Find every line with the string "integration" in the material below and copy it.

▶ **SUPPLIED INFORMATION**
---+---

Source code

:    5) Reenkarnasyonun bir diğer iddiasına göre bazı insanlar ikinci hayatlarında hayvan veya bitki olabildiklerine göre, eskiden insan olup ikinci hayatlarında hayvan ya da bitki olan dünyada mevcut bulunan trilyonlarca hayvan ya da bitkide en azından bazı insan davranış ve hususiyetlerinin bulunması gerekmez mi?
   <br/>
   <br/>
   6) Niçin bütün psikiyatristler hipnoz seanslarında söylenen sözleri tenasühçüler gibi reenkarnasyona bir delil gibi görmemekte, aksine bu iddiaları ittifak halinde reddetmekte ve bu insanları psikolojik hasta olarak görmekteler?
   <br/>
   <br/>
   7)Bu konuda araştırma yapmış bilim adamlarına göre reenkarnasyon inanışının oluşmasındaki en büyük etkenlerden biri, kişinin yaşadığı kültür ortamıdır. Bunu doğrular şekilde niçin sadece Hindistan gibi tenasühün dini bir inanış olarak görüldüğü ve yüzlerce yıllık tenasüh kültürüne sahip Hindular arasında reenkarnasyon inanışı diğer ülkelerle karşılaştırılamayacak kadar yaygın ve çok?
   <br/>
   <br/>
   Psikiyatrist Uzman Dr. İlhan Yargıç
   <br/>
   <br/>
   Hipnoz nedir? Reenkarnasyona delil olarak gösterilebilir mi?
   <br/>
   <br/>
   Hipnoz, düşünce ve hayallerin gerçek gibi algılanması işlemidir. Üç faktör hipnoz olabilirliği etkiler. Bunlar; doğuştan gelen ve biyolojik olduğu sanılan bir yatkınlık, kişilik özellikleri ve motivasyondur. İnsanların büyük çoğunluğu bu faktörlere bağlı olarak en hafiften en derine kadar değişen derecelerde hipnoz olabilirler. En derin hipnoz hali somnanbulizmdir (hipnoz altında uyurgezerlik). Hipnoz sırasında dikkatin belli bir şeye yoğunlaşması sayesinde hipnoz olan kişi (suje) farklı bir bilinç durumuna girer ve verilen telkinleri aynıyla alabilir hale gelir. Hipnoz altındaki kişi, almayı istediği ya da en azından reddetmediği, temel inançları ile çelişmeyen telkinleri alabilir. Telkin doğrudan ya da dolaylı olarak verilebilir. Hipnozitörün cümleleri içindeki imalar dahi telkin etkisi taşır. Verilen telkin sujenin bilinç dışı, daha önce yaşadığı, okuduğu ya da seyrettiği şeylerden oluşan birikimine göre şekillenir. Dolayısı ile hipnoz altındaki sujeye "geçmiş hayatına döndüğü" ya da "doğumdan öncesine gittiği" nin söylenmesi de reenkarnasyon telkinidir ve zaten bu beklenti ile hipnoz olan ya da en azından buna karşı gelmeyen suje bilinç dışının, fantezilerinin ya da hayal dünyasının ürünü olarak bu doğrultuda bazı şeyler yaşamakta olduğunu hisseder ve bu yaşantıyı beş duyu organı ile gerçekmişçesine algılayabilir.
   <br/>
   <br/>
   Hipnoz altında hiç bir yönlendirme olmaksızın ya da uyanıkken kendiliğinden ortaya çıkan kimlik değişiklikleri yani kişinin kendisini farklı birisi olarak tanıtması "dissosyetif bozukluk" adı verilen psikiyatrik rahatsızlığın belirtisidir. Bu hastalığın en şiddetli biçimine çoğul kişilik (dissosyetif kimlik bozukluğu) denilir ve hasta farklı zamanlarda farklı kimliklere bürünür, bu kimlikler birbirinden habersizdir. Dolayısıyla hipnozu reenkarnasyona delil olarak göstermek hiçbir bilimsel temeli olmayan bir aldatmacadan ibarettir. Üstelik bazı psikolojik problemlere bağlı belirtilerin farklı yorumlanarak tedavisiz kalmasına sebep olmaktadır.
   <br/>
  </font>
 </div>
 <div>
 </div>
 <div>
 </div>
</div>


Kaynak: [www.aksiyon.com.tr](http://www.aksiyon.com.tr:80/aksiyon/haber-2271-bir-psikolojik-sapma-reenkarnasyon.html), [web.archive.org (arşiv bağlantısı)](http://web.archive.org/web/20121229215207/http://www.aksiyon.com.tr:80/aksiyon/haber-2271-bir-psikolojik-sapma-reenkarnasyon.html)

---+---

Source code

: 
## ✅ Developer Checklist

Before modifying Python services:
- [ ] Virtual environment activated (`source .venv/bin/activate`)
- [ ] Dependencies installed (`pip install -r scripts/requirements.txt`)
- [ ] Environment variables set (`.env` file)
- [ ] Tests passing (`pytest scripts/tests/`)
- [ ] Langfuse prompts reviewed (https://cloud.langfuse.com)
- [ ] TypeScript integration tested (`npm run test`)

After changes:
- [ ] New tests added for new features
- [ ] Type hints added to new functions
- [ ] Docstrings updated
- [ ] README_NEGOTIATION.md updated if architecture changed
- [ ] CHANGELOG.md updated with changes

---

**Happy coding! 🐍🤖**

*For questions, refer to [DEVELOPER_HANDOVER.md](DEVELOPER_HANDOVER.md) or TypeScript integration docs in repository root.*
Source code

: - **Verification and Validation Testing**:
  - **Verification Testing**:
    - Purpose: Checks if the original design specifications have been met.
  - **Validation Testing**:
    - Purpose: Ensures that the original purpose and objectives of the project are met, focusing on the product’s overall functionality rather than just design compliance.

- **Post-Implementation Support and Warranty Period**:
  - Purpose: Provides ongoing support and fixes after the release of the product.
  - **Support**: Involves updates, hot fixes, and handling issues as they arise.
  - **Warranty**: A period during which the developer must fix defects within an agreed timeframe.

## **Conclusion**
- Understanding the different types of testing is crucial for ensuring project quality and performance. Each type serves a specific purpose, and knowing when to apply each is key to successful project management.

---+---

▶ **YOUR RESPONSE**
- [ ] TypeScript integration tested (`npm run test`)
*For questions, refer to [DEVELOPER_HANDOVER.md](DEVELOPER_HANDOVER.md) or TypeScript integration docs in repository root.*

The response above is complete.